Well, let's not get too ahead of ourselves. H still maintains that he's "not that motivated" in fixing the R. Today in MC it was all about the betrayal. Today he was fixated on the fact that I couldn't be empathetic to him when he was desperate and hurting. Or that I should have come to him if I was feeling disconnected.
I wish our MC would say to him, "Those aren't realistic expectations for someone who is in an EA." Not that I wish to be let off the hook for any of my past behavior, nor should I be. But I guess there will have to come a point when H makes a decision about what he wants to do about it. Right now choosing to forgive is not on the menu, but until he does that, he'll remain stuck forever, and that is a shame. He's blaming my choices on my character, and I don't think that's right. I blame my choices (at least the second time around) on my lack of self awareness and passive aggressive tendencies towards him.
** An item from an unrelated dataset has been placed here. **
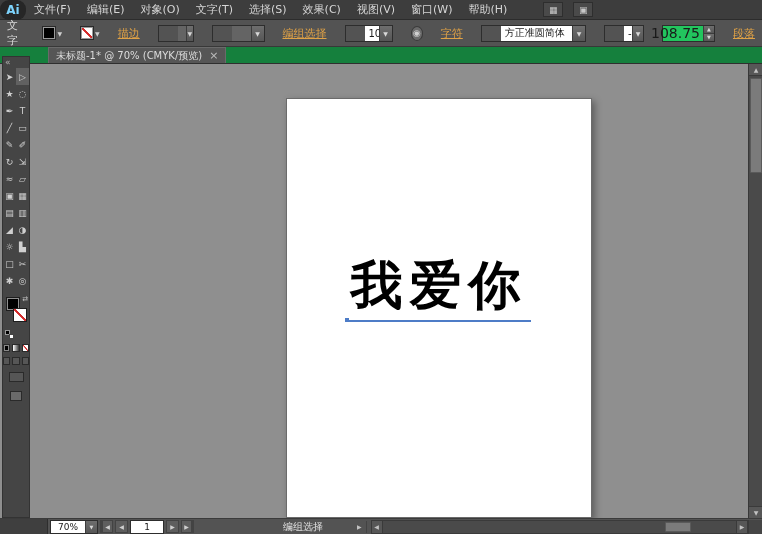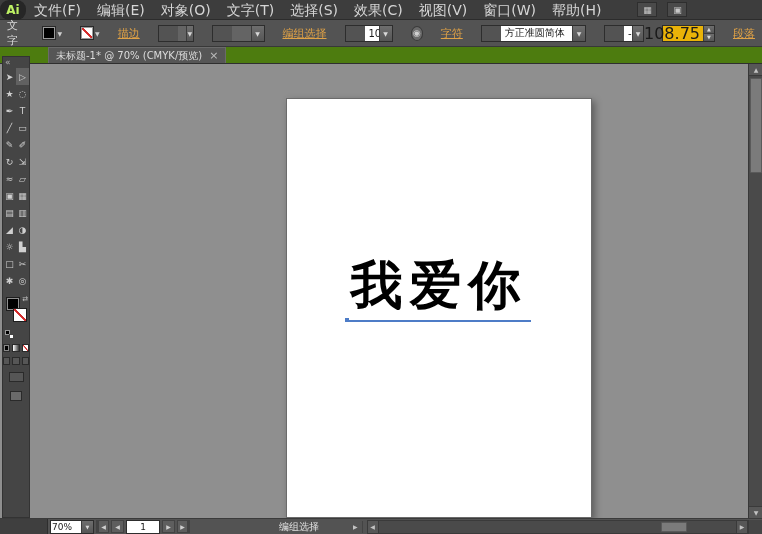"Ai" .logo { color: #bef264 -> #7dd3fc }
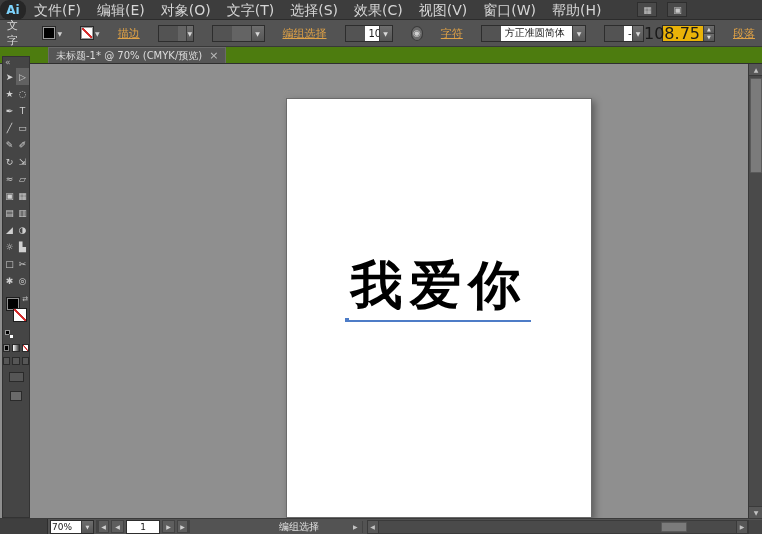"文件(F)" .menu-item { font-size: 14px -> 11px }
What I don't get is that he feels that we're "separated" yet we continue to do family things and ML and spend time together talking. He said that he was doing these family things out of convenience, not because he "feels" it. I guess I have to take issue with that because I still maintain that if he really wanted to be separated, he'd move out. And he hasn't done that yet. I sense that he's more confused, and at a deeper level than he realizes.
Me54, H53 M 23, T 25 S20, S18 BD: April 2024 Moved out: August 2024
Love means not giving up on someone even if they've given up on you.